When Brown’s promises are examined in detail they often look more and more hollow. Take the promise to make spending in state schools match what is currently spent in cash terms in private schools.
As the BBC’s chief political correspondence pointed out, If you look for the details of this promise in the Treasury's Red Book – which gives the details of the actual proposals rather than the political rhetoric - and you find that the "long term ambition" to match what private schools spend in state schools comes with no figures attached, no target date and no explanation of how it will be paid for.
In other words this promise is totally meaningless. All the government would have to do to meet it is to increase spending on state schools in line with inflation, and at some point in the distant future it will eventually and inevitably reach the cash amount spent today in private schools, with no real benefit whatsoever to state school pupils.
Meanwhile the row about the funding of the Labour party chunters on. This probably bores many people who not involved in politics, but those of us who do take an interest are practically falling off our chairs with astonishment.
The most extraordinary part of the so-called “cash for peerages row” is not the fact that rich men gave the Labour party money. All political parties have to raise money, and it is not necessarily evil to give money to a political party – we will not be better governed if nobody gets involved in politics and no money is available for political debate.

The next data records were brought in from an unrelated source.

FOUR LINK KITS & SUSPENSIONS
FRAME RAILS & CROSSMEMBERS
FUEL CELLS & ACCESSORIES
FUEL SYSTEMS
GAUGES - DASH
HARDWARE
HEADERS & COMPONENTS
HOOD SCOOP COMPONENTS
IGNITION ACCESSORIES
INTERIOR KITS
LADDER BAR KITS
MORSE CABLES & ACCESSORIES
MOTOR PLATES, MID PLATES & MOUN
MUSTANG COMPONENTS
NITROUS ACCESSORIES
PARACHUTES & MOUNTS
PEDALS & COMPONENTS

Neither is it necessarily wrong that some of the people concerned have been nominated for the House of Lords, though it was unfortunate that the public appointments commission was not given a full and frank account of the money they had lent to the Labour party. There have been questions and debates about nominations for the House of Lords from all the major parties and some of the minor ones (there were recently questions over the current nomination by the Green Party) but most of the people nominated have had a distinguished record both in business and in public service.
There are, however, two things which are truly extraordinary about the current saga. The first is that the elected Chairman and Treasurer of the Labour Party, of whom the latter has to countersign the accounts, were not told where £14 million was coming from. Not to publish information which it is not a legal requirement to publish is one thing – to hide it from your own people is another. Home office minister David McNulty was asked on the Politics show yesterday who Lord Levy, Labour’s fundraiser, was accountable to, and replied “He is accountable to the Prime Minister.”
Which brings me to the other extraordinary aspect of this affair – the complete double standards which Tony Blair so often applies.
What really gets me about Tony Blair is not the fact that he makes mistakes – everyone does. It is the sanctimonious way the “New Labour” inner circle are quick to condemn anyone who disagrees with them, including any members of the Labour party who oppose something TB wants, and claim to be specially virtuous, while simultaneously practicing most of the things they condemn in others.
Their default method of dealing with any argument is an attack on the integrity or competence of the person who stands up to them – such as the attack the Labour Home Secretary made on the Treasurer of the Labour party yesterday for standing up to demand the information he needs to do the job for which Labour’s own legislation makes him responsible. Previous victims of the same tactic included a hospital patient in her 90s who was accused of being a racist, rail safety campaigners, and any academic who produces a study with inconvenient results.
But New Labour demand the understanding and sympathy for themselves which they deny to everyone else.
Previously they condemned the lack of transparency in party funding. They made a great show of passing laws to resolve this – but on their own admission, they left loopholes in those laws which they then exploited themselves. And now Blair expects praise for plugging the loopholes!
When Blair first described himself as a “pretty straight guy”, John Major responded that if he was “I’d hate to meet a corkscrew”. Quite.